Emigrés, immigrants, migrants : Le discours souterrain d’un mot

refugies

L’avez-vous remarqué ? On ne parle plus d’émigrés ni d’immigrants mais de migrants.
Cette amputation des termes me semble lourde de sous-entendus inquiétants… Lorsqu’on évoque un émigré, on le caractérise par le lieu d’où il vient. Lorsqu’on désigne un immigré, on affirme qu’il est d’ici, même s’il vit le jour ailleurs. En revanche, de par son nom, le migrant vient de nulle part et ne va nulle part, sans origine et sans destination, dépourvu de terre, de racines et d’espace d’accueil, comme s’il était destiné à errer sans jamais trouver un port où s’arrêter. Nomade forcé et éternel.

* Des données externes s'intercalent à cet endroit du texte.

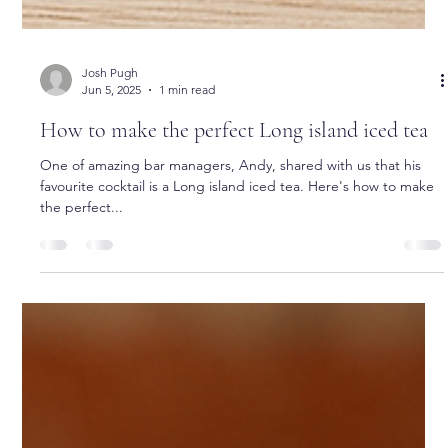
Josh Pugh
Jun 5, 2025
1 min read
How to make the perfect Long island iced tea
One of amazing bar managers, Andy, shared with us that his
favourite cocktail is a Long island iced tea. Here's how to make
the perfect...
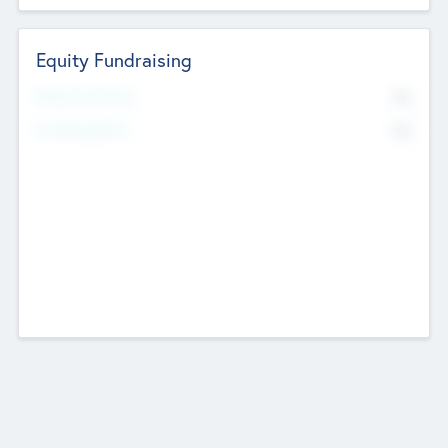
Equity Fundraising
No
Raised Previously
No
Fundraising Now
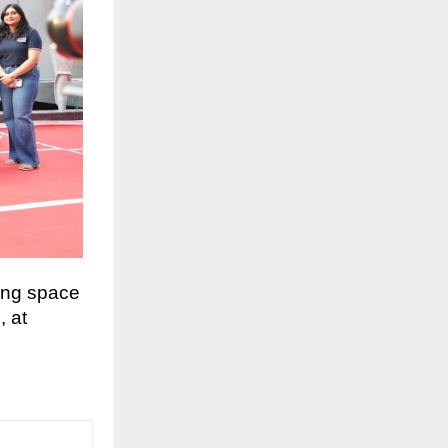
ing space
, at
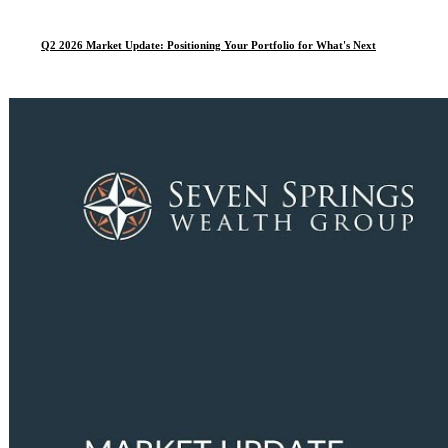
Q2 2026 Market Update: Positioning Your Portfolio for What's Next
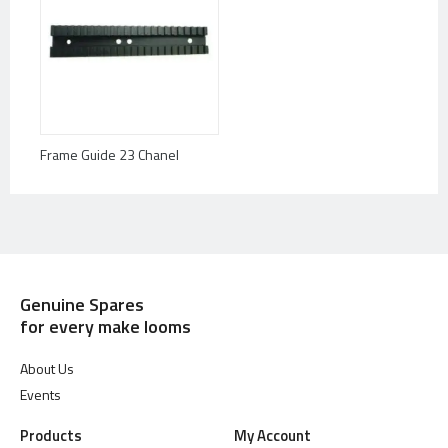
Frame Guide 23 Chanel
Genuine Spares
for every make looms
About Us
Events
Products
My Account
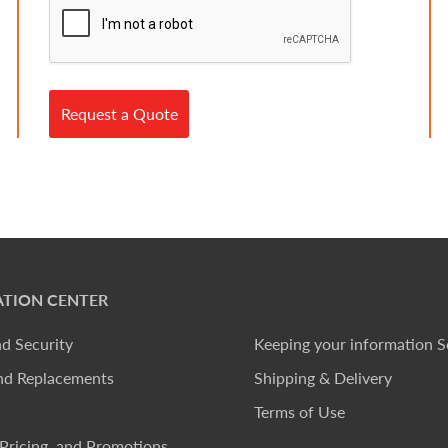
Request a Quote
TION CENTER
nd Security
Keeping your information S
nd Replacements
Shipping & Delivery
Terms of Use
Pricing, and Promotions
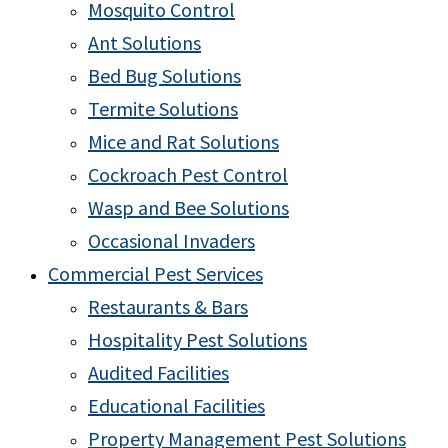
Mosquito Control
Ant Solutions
Bed Bug Solutions
Termite Solutions
Mice and Rat Solutions
Cockroach Pest Control
Wasp and Bee Solutions
Occasional Invaders
Commercial Pest Services
Restaurants & Bars
Hospitality Pest Solutions
Audited Facilities
Educational Facilities
Property Management Pest Solutions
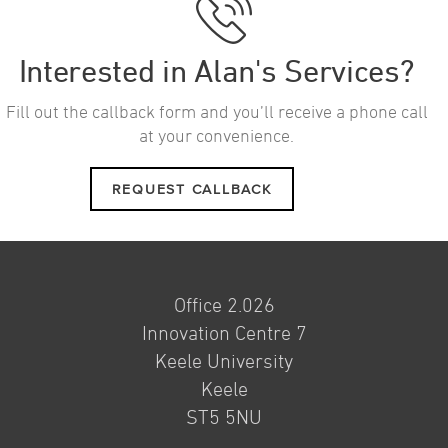
Interested in Alan's Services?
Fill out the callback form and you’ll receive a phone call
at your convenience.
REQUEST CALLBACK
Office 2.026
Innovation Centre 7
Keele University
Keele
ST5 5NU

Ce mot “migrant” est une condamnation.

Qui peut se permettre de décider des sorts ? Qui peut s’estimer légitimement propriétaire de la planète ? Lorsqu’on dit “migrant”, on dit “circulez, votre place n’est pas ni ici ni ailleurs!”

Ma seule façon d’accepter ce mot consiste à inventer un autre sens implicite : “nous sommes tous des migrants, fils et filles de migrants, voyageurs provisoires sur cette terre qui nous a précédé et qui nous survivra”.